# Work instruction
Look below for the line holding "into smaller units" and the line holding "different endpoint accesss". Transcribe exactly those lines and all lines between them, nothing more.

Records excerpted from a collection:
################
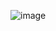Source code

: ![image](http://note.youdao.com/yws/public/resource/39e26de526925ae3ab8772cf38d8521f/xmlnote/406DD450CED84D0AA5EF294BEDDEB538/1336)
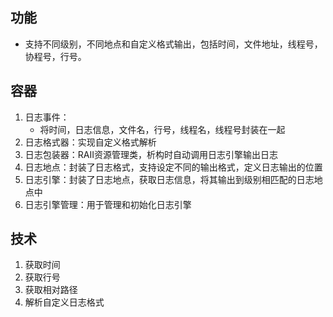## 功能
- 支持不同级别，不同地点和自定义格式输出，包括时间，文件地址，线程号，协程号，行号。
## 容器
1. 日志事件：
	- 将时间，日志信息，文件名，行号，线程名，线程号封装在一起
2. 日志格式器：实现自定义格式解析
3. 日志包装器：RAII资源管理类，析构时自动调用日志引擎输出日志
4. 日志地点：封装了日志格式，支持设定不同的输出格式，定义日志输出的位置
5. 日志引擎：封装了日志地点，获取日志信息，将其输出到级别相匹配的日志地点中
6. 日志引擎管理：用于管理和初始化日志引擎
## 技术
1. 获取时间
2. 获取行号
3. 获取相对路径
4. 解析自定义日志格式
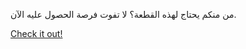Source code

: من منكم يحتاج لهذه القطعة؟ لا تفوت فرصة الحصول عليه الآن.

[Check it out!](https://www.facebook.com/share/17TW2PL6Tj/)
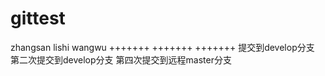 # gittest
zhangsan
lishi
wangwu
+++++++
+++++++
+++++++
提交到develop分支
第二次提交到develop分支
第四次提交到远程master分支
################
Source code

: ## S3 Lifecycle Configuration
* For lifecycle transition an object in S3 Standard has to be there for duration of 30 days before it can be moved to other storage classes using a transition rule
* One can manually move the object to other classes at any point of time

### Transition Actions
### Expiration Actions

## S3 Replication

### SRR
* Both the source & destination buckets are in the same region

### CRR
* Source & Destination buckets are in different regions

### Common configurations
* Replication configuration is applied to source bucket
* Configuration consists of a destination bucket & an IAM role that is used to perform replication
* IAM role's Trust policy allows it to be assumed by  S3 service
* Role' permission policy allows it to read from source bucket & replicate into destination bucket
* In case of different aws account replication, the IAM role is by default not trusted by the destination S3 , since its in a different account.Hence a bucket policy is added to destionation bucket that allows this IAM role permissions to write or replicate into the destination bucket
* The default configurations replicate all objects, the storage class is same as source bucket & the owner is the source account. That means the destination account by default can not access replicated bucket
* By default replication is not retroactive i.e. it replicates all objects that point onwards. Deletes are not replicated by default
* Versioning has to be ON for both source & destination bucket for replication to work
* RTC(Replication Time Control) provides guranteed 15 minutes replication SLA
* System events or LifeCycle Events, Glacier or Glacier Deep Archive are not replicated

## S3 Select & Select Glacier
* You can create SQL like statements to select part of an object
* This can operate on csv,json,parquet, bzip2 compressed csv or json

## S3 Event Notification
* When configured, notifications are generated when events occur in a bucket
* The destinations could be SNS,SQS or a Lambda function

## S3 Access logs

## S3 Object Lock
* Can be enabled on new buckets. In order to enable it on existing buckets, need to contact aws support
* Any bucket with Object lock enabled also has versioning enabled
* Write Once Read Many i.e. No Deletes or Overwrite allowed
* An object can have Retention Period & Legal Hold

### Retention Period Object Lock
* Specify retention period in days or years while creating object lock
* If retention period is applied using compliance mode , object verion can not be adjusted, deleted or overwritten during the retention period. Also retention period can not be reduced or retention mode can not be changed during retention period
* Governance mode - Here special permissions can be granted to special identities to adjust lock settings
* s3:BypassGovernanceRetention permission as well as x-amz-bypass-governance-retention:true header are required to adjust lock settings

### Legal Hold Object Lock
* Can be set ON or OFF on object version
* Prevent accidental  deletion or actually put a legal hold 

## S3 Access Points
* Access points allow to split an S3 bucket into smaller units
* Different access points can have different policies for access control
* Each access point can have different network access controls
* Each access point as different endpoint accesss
################
# Result
* Access points allow to split an S3 bucket into smaller units
* Different access points can have different policies for access control
* Each access point can have different network access controls
* Each access point as different endpoint accesss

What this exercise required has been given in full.